Fed. R. Civ. P. 12(h)(2). III. ANALYSIS

Moe’s and Hamed previously filed a motion to dismiss on August 25, 2016, arguing that Dorval’s amended complaint must be dismissed for lack of subject matter jurisdiction under Rule 12(b)(1). In their second motion to dismiss, Moe’s and Hamed assert that (1) Dorval has failed to state a claim under Section 1981; (2) this Court lacks subject matter jurisdiction over Dorval’s claims; (3) Service on Moe’s and Hamed was ineffective and untimely. Failure to state a claim may be raised under Rule 12(c) and lack of subject matter jurisdiction may be raised at any time. See Fed. R. Civ. P. 12(h)(2)-(3). Accordingly, the Court will consider those arguments. However, Moe’s and Hamed waived their ineffective service argument by failing to include that argument in their August 25, 2016, motion to dismiss. A. Failure to State a Claim

“Rule 12(b)(6) motions to dismiss and Rule 12(c) motions for judgment on the pleadings for failure to state a claim are judged according to the same standard.” Gebhart v. Steffen, 574 F. App'x 156, 158 (3d Cir. 2014).
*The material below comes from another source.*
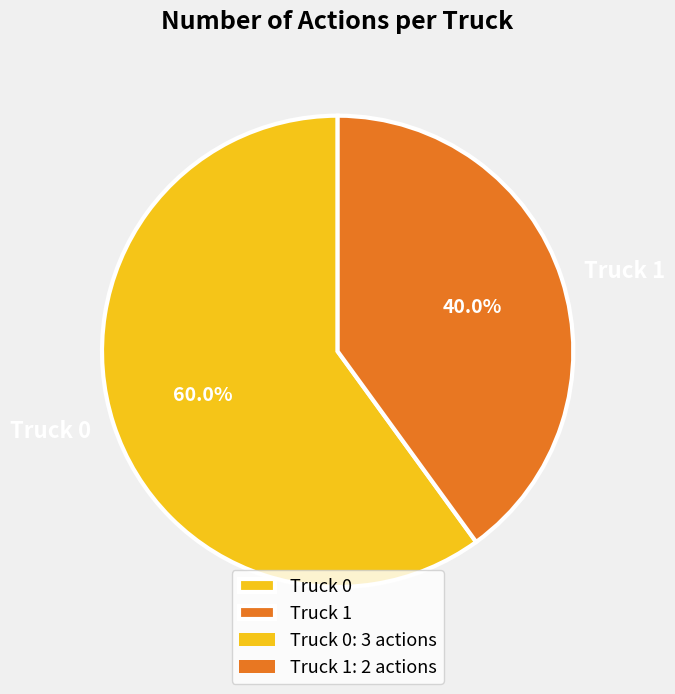

Which has a higher value, Truck 1 or Truck 0?

Truck 0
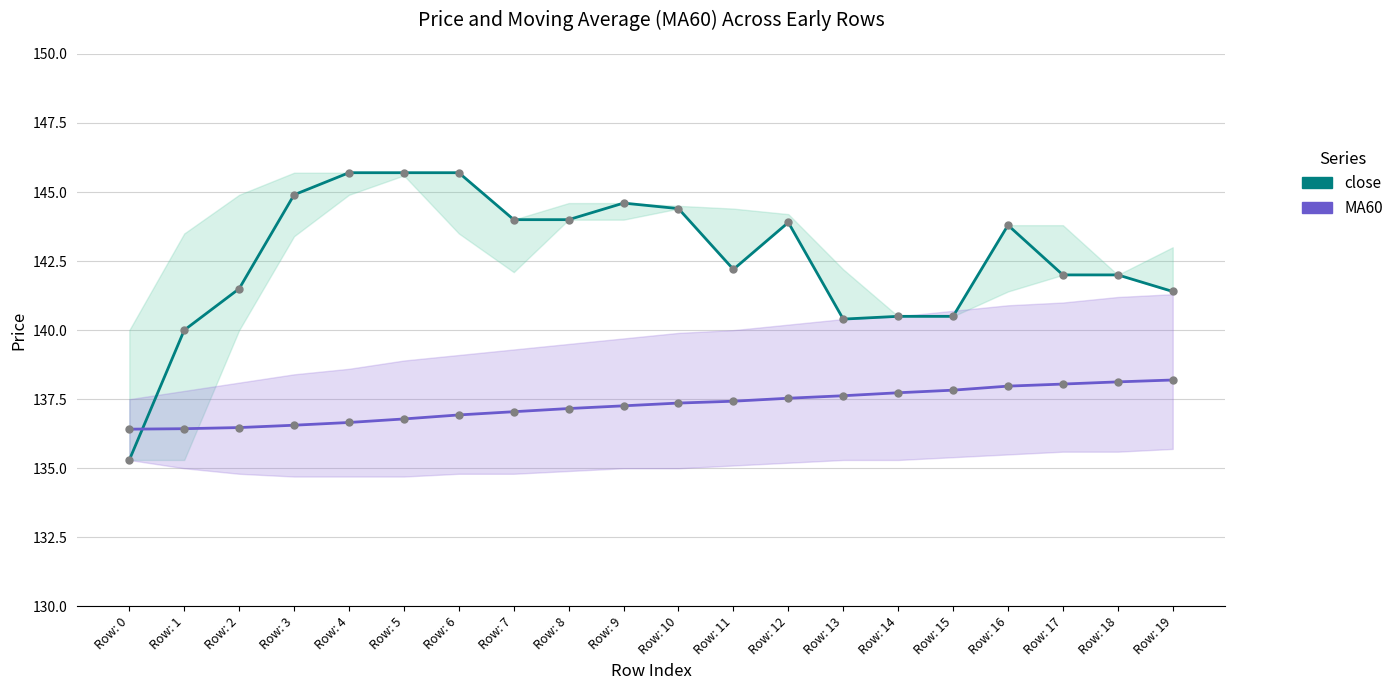

Does the chart have visible grid lines?

Yes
When reviewing a motion to dismiss brought pursuant to Rule 12(b)(6), the Court construes the complaint “in the light most favorable to the plaintiff.” In

re Ins. Brokerage Antitrust Litig., 618 F.3d 300, 314 (3d Cir. 2010). The Court must accept as true all of the factual allegations contained in the complaint and draw all reasonable inferences in favor of the non-moving party. Alston v. Parker, 363 F.3d 229, 233 (3d Cir. 2004). A complaint may be dismissed for “failure to state a claim upon which relief can be granted.” Fed.R.Civ.P. 12(b)(6). “[A] plaintiff's obligation to provide the grounds of his entitlement to relief requires more than labels and conclusions, and a formulaic recitation of the elements of a cause of action will not do.” Bell Atlantic v. Twombly, 550 U.S. 544, 555 (2007). The Supreme Court in Bell Atlantic v. Twombly, 550 U.S. 544 (2007), set forth the “plausibility” standard for overcoming a motion to dismiss and refined this approach in Ashcroft v. Iqbal, 556 U.S. 662 (2009). The plausibility standard requires the complaint to allege “enough facts to state a claim to relief that is plausible on its face.” Twombly, 550 U.S. at 570. A complaint satisfies the plausibility standard when the factual pleadings “allow[] the court to draw the reasonable inference that the defendant is liable for the misconduct alleged.” Iqbal, 556 U.S. at 678 (citing Twombly, 550 U.S. at 556). This standard requires showing “more than a sheer possibility that a defendant

has acted unlawfully.” Id. A complaint which pleads facts “‘merely consistent with’ a defendant's liability, . . . ‘stops short of the line between possibility and plausibility of “entitlement of relief.” ’ ” Id. (citing Twombly, 550 U.S. at 557). To determine the sufficiency of a complaint under the plausibility standard, the Court must take the following three steps: First, the court must “tak[e] note of the elements a plaintiff must plead to state a claim.” Second, the court should identify allegations that, “because they are no more than conclusions, are not entitled to the assumption of truth.” Finally, “where there are well-pleaded factual allegations, a court should assume their veracity and then determine whether they plausibly give rise to an entitlement for relief.

Santiago v. Warminster Twp., 629 F.3d 121, 130 (3d Cir. 2010) (quoting Iqbal, 556 U.S. at 674, 679).